El presidente de Corea del Sur, Moon Jae-in, durante una intervención de urgencia
El presidente de Corea del Sur, Moon Jae-in, durante una intervención de urgencia - AFP

Corea del Sur ensaya el bombardeo del silo nuclear de Kim Jong-un

Seúl de luz verde al resto del escudo antimisiles que Estados Unidos está desplegando en su territorio para protegerse de las amenazas de Pyongyang

Corresponsal en PekínActualizado:

Con un ensayo de bombardeos selectivos, Corea del Sur ha respondido este lunes (durante la madrugada en España) a la prueba nuclear que el régimen del joven dictador Kim Jong-un llevó a cabo este domingo, la más potente de las seis efectuadas desde 2006. Según informa la agencia de noticias Yonhap, el Gobierno surcoreano ha practicado el hipotético bombardeo del silo nuclear de Punggye-ri, que se encuentra a unos 280 kilómetros al norte de la frontera del Paralelo 38 y es donde tienen lugar estos ensayos atómicos. A modo de demostración de fuerza, el Ejército surcoreano lanzó desde su costa oriental misiles tierra-tierra Hyunmoo-2A y desplegó cazas F15K que disparan cohetes guiados de precisión Slam-er, capaces de recorrer hasta 300 kilómetros.

«Las maniobras demuestran la capacidad del Ejército surcoreano para destruir no solo el origen de las provocaciones, sino también el liderazgo del enemigo y las fuerzas que le apoyan si amenazan la seguridad de nuestro pueblo», explicó el portavoz del Alto Mando Conjunto, el coronel Roh Jae-cheon, citado por Yonhap. Para que no hubiera dudas sobre sus intenciones, señaló específicamente que «hemos ensayado ejercicios de tiro con distancia real, simulando la instalaciones de Punggye-ri como el origen de las provocaciones».

Con estas pruebas, Seúl quiere demostrar que podría volar el complejo nuclear norcoreano y atacar al régimen estalinista de Pyongyang. Pero no lo hará porque Corea del Norte también está fuertemente armada y su respuesta provocaría un baño de sangre. A pesar de todo ello, el Ministerio de Defensa anunció que está preparando una respuesta conjunta con el Ejército de Estados Unidos para hacer otra demostración de fuerza ante Kim Kong-un.

Entre las medidas que el Gobierno surcoreano quiere llevar a cabo destaca doblar la capacidad ofensiva de sus misiles.

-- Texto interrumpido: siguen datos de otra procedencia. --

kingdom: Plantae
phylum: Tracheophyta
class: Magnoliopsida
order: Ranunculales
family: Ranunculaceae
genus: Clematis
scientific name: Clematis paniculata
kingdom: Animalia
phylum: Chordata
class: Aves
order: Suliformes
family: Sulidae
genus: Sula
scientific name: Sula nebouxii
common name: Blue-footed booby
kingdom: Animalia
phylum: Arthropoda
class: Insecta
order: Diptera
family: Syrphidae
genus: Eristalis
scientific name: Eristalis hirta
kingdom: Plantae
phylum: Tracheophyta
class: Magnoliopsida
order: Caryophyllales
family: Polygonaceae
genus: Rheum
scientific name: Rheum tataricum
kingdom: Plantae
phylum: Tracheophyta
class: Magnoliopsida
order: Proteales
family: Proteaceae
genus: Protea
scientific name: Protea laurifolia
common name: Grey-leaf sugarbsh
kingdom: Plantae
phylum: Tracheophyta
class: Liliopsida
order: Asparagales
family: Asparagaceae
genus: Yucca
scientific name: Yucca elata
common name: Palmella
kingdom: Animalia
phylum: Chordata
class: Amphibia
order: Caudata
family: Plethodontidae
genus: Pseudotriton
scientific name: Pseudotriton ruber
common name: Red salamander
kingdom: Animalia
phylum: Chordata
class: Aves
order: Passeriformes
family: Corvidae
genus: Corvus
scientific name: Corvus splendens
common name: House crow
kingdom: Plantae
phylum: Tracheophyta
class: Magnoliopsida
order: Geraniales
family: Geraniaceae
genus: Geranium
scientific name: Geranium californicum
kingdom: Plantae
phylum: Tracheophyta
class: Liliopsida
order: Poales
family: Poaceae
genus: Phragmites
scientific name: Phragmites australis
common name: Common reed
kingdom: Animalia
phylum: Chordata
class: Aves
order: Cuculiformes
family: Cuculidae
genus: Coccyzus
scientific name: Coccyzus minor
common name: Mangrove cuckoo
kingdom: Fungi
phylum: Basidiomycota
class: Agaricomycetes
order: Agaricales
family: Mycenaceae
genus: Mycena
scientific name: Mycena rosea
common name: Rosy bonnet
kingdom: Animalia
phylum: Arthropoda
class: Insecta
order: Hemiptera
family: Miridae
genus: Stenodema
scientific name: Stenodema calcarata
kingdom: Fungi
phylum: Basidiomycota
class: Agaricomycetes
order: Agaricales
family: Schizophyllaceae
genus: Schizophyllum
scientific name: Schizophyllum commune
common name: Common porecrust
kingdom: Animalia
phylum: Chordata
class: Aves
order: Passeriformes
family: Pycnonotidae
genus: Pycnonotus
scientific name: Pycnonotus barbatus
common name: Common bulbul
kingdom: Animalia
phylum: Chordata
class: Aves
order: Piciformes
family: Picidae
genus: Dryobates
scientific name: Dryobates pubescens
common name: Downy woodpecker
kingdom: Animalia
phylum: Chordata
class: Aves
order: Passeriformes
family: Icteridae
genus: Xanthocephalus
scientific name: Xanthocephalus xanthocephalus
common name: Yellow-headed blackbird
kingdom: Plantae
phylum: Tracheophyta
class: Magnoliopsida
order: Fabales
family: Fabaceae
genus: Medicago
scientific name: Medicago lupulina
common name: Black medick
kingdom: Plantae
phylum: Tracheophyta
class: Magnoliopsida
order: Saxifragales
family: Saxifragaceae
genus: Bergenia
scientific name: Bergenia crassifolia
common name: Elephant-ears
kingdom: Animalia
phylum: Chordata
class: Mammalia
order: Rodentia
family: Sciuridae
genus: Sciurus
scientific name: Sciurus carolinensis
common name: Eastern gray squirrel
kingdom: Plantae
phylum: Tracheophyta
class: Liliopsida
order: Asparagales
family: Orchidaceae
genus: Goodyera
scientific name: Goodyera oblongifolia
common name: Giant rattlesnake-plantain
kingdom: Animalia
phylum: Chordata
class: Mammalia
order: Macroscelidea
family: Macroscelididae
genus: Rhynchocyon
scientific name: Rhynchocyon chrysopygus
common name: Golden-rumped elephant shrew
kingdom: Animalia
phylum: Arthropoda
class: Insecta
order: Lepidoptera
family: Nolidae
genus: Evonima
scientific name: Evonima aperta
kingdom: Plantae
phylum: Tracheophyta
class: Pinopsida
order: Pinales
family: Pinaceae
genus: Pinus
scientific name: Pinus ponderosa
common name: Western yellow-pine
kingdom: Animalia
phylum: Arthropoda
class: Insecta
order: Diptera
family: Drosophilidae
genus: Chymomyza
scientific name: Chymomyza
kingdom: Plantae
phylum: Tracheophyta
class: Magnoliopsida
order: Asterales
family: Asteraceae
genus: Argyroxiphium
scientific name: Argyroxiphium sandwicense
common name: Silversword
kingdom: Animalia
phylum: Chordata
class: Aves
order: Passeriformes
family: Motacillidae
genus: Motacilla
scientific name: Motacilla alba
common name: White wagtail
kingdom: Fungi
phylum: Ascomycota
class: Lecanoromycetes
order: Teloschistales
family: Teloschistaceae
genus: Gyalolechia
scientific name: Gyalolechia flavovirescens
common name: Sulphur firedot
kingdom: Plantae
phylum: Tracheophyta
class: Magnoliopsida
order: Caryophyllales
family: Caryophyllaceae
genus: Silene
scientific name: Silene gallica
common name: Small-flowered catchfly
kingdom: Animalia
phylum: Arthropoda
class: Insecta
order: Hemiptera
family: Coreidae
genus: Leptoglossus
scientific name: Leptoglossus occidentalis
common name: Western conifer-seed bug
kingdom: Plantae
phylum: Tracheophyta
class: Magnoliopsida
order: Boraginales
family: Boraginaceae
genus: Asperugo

A tenor de un acuerdo con EE.UU. que fue revisado en 2012, estos pueden volar hasta 800 kilómetros y portar una carga explosiva máxima de 500 kilos, que el Ejecutivo quiere doblar hasta la tonelada ante las constantes amenazas de Pyongyang. En principio, el presidente estadounidense, Donald Trump, se ha mostrado abierto a dicha revisión, según le dijo a su homólogo surcoreano, Moon Jae-in, en la conversación telefónica que mantuvieron hace unos días.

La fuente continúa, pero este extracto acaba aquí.